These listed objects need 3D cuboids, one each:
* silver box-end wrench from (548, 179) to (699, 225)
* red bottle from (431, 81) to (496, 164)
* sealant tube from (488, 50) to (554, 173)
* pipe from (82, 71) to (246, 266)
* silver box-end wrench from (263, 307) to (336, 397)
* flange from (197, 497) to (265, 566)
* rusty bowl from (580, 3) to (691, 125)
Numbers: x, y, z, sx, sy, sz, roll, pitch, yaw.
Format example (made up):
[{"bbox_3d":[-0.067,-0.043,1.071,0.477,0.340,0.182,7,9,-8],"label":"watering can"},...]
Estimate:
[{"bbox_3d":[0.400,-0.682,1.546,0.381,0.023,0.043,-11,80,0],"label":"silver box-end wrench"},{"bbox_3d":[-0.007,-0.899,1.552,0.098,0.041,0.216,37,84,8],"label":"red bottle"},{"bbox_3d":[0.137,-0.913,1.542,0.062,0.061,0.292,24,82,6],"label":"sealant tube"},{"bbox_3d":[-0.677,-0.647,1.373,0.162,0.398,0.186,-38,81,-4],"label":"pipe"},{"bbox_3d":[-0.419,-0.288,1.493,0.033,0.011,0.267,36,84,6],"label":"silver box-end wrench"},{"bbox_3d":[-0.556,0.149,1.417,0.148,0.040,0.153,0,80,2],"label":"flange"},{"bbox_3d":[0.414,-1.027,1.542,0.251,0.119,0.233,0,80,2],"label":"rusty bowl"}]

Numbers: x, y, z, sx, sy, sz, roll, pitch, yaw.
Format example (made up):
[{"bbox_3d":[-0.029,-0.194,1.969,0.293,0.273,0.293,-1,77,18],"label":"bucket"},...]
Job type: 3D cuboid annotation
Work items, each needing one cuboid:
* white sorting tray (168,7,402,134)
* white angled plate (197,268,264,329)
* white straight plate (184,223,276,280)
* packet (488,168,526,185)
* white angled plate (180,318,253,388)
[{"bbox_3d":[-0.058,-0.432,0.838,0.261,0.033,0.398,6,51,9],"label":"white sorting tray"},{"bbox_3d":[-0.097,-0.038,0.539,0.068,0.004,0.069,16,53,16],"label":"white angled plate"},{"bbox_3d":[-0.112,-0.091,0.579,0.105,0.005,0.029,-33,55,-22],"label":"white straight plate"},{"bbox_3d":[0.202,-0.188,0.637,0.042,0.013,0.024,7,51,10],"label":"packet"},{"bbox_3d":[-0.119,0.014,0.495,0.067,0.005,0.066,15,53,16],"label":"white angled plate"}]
□ □ □
• [Task details]
The word to find is "from". Copy every line of the records that holds it.

• [Answer below]
* silver box-end wrench from (548, 179) to (699, 225)
* red bottle from (431, 81) to (496, 164)
* sealant tube from (488, 50) to (554, 173)
* pipe from (82, 71) to (246, 266)
* silver box-end wrench from (263, 307) to (336, 397)
* flange from (197, 497) to (265, 566)
* rusty bowl from (580, 3) to (691, 125)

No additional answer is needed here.